I long ago decided that writing what you know isn’t the best way to begin a writing career. Sometimes writing what you know, what you feel deeply, can stifle your voice much more successfully than flights of pure fantasy. Sometimes you have to work up to it. You don’t approach a scared animal by gallumphning up to it, hand outstretched. Often you have to sit nearby, back turned for quite a while before you can even consider getting close, let alone making contact. But what we know is always there. Even writing Regency romances (how much more flight of fancy can one get short of adding magic?) I never stray that far from what I am, good and bad. In fact, by writing what some would considered light hearted romance stories, I find I am connecting more deeply with issues that matter to me than when I tried to write them as they are. I don’t even mean to put them in there – it isn’t a conscious agenda (I’m a thorough pantser, I’m afraid), I just suddenly find them there, whole and working away and that is that.

In my latest book Lord Hunter’s Cinderella Heiress I touch upon issues that affected people I care and cared for very deeply – suicide and survivor’s guilt, PTSD, and bullying. They don’t take over the story but they are there and from some of the reviews coming I am relieved to hear they have enriched the characters and the romance. In the book Hunter’s younger brother, a sensitive boy who joins the army to prove himself, is captured and maimed and never succeeds in recovering either physically or mentally. Despite Hunter’s efforts he commits suicide, locking Hunter into guilt and remorse and inadvertently connecting Hunter’s life with that of Nell who is trying to escape a bullying aunt and indifferent father.
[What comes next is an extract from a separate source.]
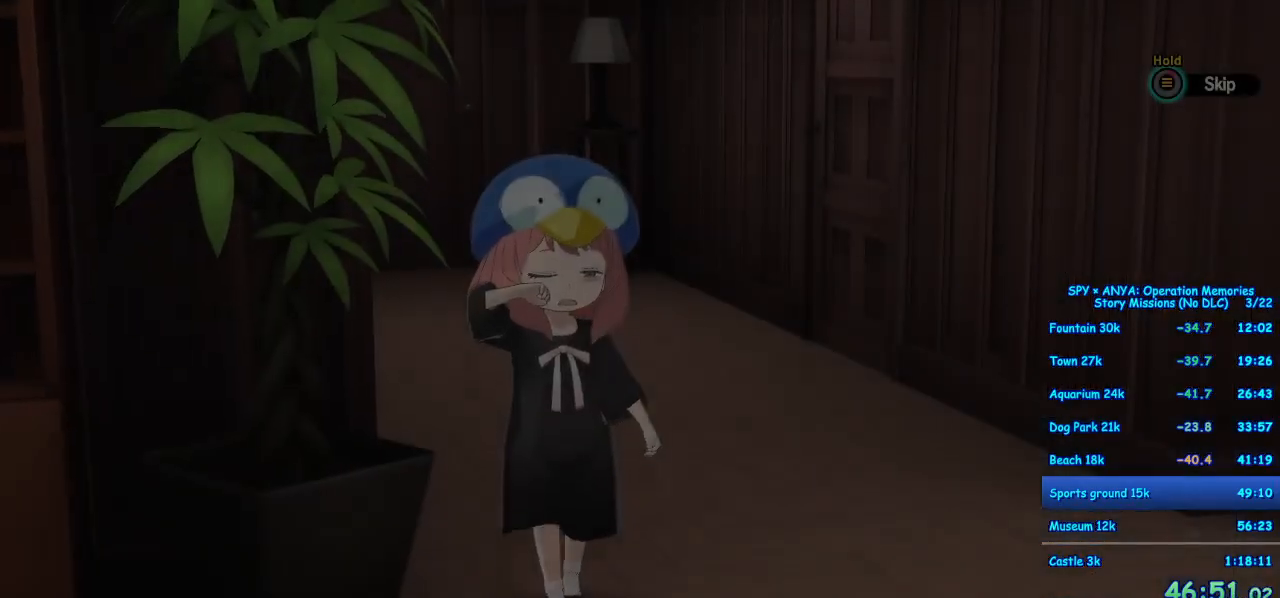
{"dt_ms": 500, "buttons": ["B"], "left_stick": "center", "right_stick": "center", "events": []}
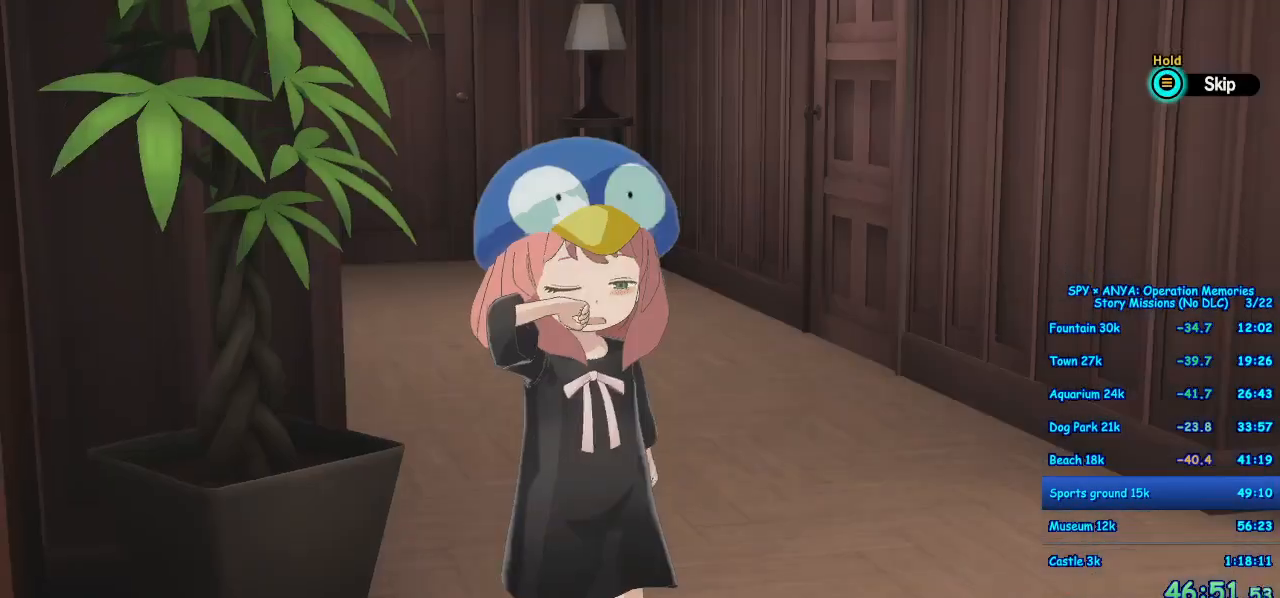
{"dt_ms": 500, "buttons": [], "left_stick": "center", "right_stick": "center", "events": [[167, "B", "up"]]}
Nell finds her personal redemption by giving love, to horses and to the schoolchildren she teaches. Hunter finds his in helping war veterans avoid the path his brother took and in otherwise indulge in a care for nobody rakish lifestyle.

I was once told that ‘whatever doesn’t kill you makes you stronger.’ I don’t believe in that. I think we could probably do without a great many of the knocks life deals us. But I do believe that dealing with those knocks, and in particular knowing how to seek help and depending on others to see us, support us, and even to know when to stand back do make us stronger. That is why I love writing about people going on these difficult journeys.

So, writing about what hurts you can be very romantic because if love can grow on such rocky ground, it is love worth nurturing.